Zu den einzelnen Anträgen: Ich möchte hier noch kurz zu den Anträgen über die Höhe der Gebühr Stellung nehmen, vor allem auch über die Übertragung der Kontrollen und der Strafverfolgung an Dritte. Wir sind klar der Meinung, dass der Preis für die Autobahnvignette bei 40 Franken belassen werden soll. Es handelt sich dabei nur um eine von vielen Abgaben der Automobilistinnen und Automobilisten. Wir stellen uns klar gegen eine Erhöhung - in welcher Form auch immer, es werden hier ja bis zu 120 Franken gefordert. Wir sind gegen eine Schröpfung der Automobilisten, gegen eine Verdreifachung von Gebühren oder Abgaben. Es wäre auch nicht möglich, hier eine Diskriminierung gegenüber den Ausländern vorzunehmen. Wer also meint, man könnte nur den Ausländern die höhere Gebühr verrechnen, täuscht sich.

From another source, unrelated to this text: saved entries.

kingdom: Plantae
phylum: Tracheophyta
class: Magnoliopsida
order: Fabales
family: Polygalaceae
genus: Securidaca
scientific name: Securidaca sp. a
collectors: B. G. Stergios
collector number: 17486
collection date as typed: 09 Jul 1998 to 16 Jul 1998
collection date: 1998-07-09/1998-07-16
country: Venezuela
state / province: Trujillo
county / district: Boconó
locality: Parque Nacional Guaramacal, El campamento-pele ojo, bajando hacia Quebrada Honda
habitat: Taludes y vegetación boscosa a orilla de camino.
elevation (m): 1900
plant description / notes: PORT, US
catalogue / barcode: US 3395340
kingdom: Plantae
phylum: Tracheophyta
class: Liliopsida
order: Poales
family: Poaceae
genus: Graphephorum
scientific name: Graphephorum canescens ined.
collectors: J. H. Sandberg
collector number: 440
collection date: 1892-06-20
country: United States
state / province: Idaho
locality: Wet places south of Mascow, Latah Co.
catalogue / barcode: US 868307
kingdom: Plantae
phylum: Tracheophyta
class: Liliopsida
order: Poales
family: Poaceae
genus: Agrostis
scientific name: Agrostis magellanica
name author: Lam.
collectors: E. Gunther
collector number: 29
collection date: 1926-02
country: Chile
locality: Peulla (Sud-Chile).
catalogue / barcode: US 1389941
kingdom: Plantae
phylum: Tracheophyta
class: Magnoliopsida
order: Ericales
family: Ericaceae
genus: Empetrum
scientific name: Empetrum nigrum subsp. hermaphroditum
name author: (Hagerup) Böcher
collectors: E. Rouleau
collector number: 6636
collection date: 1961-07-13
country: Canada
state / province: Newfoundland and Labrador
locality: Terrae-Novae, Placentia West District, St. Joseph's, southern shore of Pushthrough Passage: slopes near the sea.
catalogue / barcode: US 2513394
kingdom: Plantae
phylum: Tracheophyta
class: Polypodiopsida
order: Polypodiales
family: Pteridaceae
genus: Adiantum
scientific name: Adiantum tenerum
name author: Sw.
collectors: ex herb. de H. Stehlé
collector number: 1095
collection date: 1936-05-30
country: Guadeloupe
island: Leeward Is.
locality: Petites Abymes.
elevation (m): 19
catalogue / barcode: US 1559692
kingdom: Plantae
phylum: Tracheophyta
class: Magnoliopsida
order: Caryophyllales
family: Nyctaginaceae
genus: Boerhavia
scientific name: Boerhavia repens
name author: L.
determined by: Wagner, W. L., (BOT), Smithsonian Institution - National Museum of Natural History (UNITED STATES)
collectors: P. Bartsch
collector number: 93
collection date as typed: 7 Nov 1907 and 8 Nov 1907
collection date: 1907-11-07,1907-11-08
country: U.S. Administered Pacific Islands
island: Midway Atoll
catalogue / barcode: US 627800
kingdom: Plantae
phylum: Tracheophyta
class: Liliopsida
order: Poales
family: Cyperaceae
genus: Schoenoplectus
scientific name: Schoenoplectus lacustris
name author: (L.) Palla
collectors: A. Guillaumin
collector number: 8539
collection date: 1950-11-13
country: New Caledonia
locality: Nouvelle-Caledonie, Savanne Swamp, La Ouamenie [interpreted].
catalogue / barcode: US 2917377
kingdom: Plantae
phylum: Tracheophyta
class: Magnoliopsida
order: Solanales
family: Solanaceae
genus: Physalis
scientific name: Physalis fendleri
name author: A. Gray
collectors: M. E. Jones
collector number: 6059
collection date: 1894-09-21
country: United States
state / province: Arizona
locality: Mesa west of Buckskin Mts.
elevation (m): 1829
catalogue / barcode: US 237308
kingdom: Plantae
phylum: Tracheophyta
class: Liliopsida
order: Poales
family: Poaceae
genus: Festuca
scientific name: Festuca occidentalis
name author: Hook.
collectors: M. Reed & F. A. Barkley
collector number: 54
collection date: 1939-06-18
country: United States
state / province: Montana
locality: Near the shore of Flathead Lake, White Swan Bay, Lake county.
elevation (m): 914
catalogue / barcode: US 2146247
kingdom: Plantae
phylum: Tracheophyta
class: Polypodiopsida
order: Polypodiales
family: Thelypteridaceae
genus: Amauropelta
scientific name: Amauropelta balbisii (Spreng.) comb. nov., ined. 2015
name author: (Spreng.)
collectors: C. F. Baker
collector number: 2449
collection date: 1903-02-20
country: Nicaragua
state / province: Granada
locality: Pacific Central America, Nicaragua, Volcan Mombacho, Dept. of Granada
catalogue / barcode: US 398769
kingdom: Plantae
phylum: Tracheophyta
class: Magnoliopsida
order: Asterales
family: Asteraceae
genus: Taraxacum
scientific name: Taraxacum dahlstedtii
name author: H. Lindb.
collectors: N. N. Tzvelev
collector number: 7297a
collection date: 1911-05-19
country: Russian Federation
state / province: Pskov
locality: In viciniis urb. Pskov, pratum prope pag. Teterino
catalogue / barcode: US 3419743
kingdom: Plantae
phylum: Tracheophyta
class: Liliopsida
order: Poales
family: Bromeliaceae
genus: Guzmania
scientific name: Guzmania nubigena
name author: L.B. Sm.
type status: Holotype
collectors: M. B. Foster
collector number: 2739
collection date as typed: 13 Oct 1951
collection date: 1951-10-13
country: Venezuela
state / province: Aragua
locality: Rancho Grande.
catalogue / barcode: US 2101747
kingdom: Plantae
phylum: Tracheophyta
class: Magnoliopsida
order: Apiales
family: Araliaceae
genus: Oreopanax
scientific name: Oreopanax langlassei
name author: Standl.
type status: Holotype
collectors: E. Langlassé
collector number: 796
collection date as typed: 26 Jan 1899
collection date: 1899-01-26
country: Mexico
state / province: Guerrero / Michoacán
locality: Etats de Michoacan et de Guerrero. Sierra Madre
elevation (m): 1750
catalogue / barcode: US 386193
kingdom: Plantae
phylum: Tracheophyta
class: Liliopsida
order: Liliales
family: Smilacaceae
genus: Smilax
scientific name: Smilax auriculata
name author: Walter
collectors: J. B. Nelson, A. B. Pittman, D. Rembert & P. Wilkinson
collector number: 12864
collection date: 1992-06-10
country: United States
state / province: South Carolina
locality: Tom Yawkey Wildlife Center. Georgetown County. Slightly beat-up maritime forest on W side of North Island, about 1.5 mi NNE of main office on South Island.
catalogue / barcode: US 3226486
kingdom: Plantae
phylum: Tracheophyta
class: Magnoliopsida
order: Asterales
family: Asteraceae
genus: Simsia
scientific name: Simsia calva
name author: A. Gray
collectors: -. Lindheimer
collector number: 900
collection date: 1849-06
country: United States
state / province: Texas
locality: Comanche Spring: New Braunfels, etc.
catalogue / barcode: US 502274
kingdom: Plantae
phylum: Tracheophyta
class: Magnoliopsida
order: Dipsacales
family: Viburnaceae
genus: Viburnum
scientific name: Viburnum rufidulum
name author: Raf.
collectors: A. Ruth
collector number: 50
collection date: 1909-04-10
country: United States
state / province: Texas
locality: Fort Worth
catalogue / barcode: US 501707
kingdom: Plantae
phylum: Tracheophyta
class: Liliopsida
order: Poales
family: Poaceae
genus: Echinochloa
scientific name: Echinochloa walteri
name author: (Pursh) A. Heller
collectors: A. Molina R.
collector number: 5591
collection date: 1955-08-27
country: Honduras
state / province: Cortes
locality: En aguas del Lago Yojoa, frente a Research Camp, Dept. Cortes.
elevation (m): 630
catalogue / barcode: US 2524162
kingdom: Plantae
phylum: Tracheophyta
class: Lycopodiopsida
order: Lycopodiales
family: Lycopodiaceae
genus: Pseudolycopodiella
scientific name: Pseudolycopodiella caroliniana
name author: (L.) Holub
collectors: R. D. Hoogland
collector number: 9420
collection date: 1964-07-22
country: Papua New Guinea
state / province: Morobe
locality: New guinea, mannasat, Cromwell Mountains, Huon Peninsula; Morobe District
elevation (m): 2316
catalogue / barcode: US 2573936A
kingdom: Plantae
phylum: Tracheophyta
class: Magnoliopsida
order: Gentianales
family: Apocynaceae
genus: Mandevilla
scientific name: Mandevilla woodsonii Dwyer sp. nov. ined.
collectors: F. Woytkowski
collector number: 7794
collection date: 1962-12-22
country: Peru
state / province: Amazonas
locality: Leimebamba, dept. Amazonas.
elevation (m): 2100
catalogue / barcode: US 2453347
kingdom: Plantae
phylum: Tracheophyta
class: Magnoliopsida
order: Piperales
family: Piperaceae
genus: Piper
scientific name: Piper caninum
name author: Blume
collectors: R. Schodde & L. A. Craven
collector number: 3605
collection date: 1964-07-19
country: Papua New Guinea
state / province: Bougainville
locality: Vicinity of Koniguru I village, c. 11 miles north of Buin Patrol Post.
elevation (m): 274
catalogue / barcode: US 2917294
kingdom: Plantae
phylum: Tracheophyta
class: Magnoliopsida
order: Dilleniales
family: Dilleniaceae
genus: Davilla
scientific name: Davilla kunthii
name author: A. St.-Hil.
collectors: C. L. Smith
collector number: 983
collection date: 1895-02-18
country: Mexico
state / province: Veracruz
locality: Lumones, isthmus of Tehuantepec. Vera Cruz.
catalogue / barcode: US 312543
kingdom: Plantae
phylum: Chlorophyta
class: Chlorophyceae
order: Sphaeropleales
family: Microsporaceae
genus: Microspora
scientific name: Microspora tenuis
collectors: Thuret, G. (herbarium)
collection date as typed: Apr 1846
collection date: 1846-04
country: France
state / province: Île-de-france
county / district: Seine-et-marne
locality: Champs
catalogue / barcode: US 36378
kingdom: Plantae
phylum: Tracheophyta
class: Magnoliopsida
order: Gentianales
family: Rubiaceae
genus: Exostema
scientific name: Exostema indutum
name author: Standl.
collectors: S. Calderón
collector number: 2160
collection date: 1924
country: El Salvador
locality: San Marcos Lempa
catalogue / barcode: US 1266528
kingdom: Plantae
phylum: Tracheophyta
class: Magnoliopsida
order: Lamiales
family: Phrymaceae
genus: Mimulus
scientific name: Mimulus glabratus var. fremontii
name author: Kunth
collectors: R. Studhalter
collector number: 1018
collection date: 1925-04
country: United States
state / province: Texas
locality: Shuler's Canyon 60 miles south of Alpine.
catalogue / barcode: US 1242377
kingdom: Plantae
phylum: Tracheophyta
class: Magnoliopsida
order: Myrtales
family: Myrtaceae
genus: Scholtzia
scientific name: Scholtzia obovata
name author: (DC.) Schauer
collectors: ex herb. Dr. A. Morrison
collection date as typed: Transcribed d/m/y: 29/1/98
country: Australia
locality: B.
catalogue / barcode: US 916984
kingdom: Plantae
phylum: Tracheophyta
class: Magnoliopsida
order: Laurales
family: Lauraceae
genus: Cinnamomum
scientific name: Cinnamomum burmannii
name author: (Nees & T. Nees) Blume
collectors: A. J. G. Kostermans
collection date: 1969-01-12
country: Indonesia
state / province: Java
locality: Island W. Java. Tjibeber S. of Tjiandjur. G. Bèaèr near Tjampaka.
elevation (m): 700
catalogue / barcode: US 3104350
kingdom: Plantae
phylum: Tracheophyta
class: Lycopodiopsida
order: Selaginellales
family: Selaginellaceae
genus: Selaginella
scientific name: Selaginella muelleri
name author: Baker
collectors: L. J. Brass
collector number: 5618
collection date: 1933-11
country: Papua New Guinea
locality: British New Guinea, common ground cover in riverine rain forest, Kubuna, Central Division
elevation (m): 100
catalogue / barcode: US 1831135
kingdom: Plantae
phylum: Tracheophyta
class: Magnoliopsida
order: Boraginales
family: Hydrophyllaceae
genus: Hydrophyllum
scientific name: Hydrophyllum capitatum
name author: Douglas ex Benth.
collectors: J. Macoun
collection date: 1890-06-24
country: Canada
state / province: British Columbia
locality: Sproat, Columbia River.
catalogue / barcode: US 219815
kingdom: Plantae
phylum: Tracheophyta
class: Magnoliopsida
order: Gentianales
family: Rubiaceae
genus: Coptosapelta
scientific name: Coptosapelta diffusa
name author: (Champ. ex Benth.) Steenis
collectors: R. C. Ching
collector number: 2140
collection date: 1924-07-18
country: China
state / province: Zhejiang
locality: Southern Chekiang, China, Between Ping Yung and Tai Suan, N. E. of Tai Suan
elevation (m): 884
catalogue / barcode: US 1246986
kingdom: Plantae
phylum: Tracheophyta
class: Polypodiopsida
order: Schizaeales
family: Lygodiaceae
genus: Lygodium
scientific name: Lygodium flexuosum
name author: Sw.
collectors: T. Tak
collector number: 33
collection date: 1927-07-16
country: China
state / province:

Bezüglich der Übertragung von Kontrollen und Strafverfolgung an Dritte, die wir unterstützen, möchten wir festhalten, dass das in Bezug auf die Erhebung heute bereits passiert. Das ist Realität; die Erhebung der Nationalstrassenvignette erfolgt bereits durch Dritte. Es geht auch darum, dass die einfachen Verkehrsüberprüfungen nicht durch hochqualifizierte Zollbeamte durchgeführt werden müssen; auch hier macht eine Übertragung von Kontrollen an Dritte durchaus Sinn. Es ist nichts als eine gewerkschaftliche Forderung, die Sie gegen diese Möglichkeit opponieren lässt.
Ich fasse zusammen: Die FDP-Liberale Fraktion will auf dieses Gesetz eintreten. Wir stehen den Veränderungen, vor allem diesen Minderheitsanträgen, ablehnend gegenüber. Ich bitte Sie, unserer Fraktion zu folgen und damit dieser bewährten Autobahnvignette, die - ich erwähne es nochmals - auf Volksentscheiden beruht, eine gesetzliche Grundlage für eine korrekte Fortsetzung und Zukunft zu geben.